Follows a group of individuals organisms or population of a species through time. It records there amount that are alive.

42
Q

Types of survivorship curves

A

Type I: K-strategist. Produce few offspring, most survive.
Type II: A mix of both.
Type III: r-strategist. Produce many offspring, most die.

43
Q

Mortality varies based on what?

A

How old you are and life history strategy.

44
Q

Demography

A

Studying the affects of population age structure and population growth. They can infer what’s happening in human populations around the world.

45
Q

Global population age structure pyramid

A

Divided by sex. Narrow when get older, and wide when young.

46
Q

Canada pyramid

A

Wide at the boomers because more birth rate from more resources. Echo also a little wide (children of boomers). Birth rates declining.
0 – 4 years: males > females.
75+ years: females > males.

47
Q

Death rates vary with age

A

High when baby, then drops a lot, then increases as gets older. Higher mortality for men.
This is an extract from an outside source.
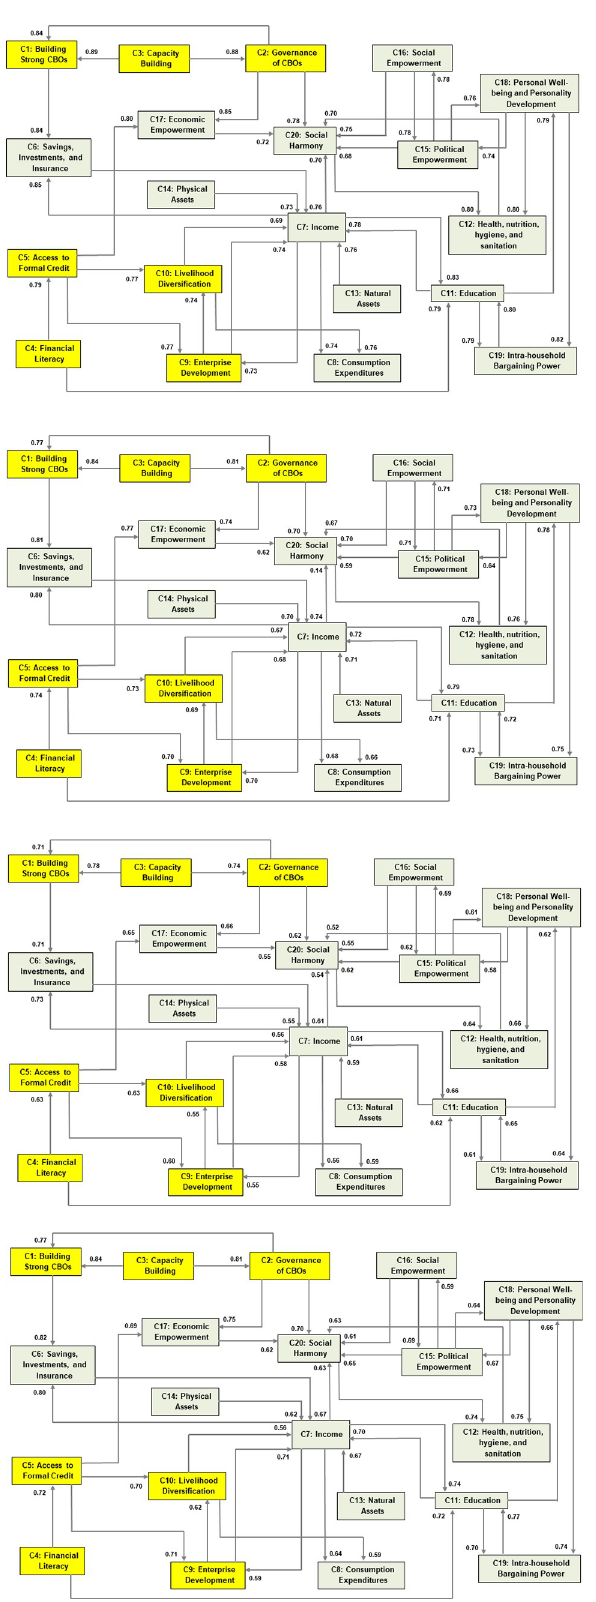
Fig 5. (a) Collective-FCM model for Average-FCM (L). (b) Collective-FCM model for OWA-FCM (L). (c) Collective- FCM model for Average-FCM (C). (d) Collective-FCM model for OWA-FCM (C).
A 45 year-old is more than twice as likely to die as a 25-year old. 25 year-old male is ~3 times as likely to die as a 25-year old female.

48
Q

Birth rate varies with age

A

30-34 is where births is highest. Used to be 10 years early but changed because education and resources.

49
Q

Births and deaths vary over time in Canada

A

Both births and deaths have decreased.

50
Q

Canada and Chine population pyramid

A

Both have Spindle shape: Boomer bulge, Echo generation in their late 20s, Large decline in birth rate in recent years.

51
Q

Differences in population in countries?

A

Because difference in when people have kids, how many, and the opportunities they have.

52
Q

Niger population

A

Little decline in birth rate. High death rate – concave shape.

53
Q

India population

A

Birth rate declining. Lower death rate – convex shape.

54
Q

How high is human population growth?

A

8.2 billion, became every high in 2000s. Global population growth rate
expected to continue to decline. Uncertainty in how many people there will be.

55
Q

Total fertility rate (TFR)

A

Number of children per female over their lifetime.

56
Q

Replacement TFR

A

2.1 children. At this TFR, births exactly replace deaths. Zero population growth. 0.1 because some kids die and some women chose not to have kids.

57
Q

TFR in World and Canada?

A

Both decreasing. While Canada’s is less than 2.1, the population is still growing because of immigration.

58
Q

Population inertia

A

A cohort of people who are of reproductive age still going to get these bulges and the cohort works it’s way through the population. This means the population weeps growing even when TFR is below 2.1. ie. in china, population kept growing because of age structure.

59
Q

World population growth?

A

The world’s population is still growing, but rate of growth is
declining.
Birth rates have declined in most countries, and many are at or
below replacement fertility.
Age structure affects population growth. Young populations keep
growing for a time after they reach replacement TFR.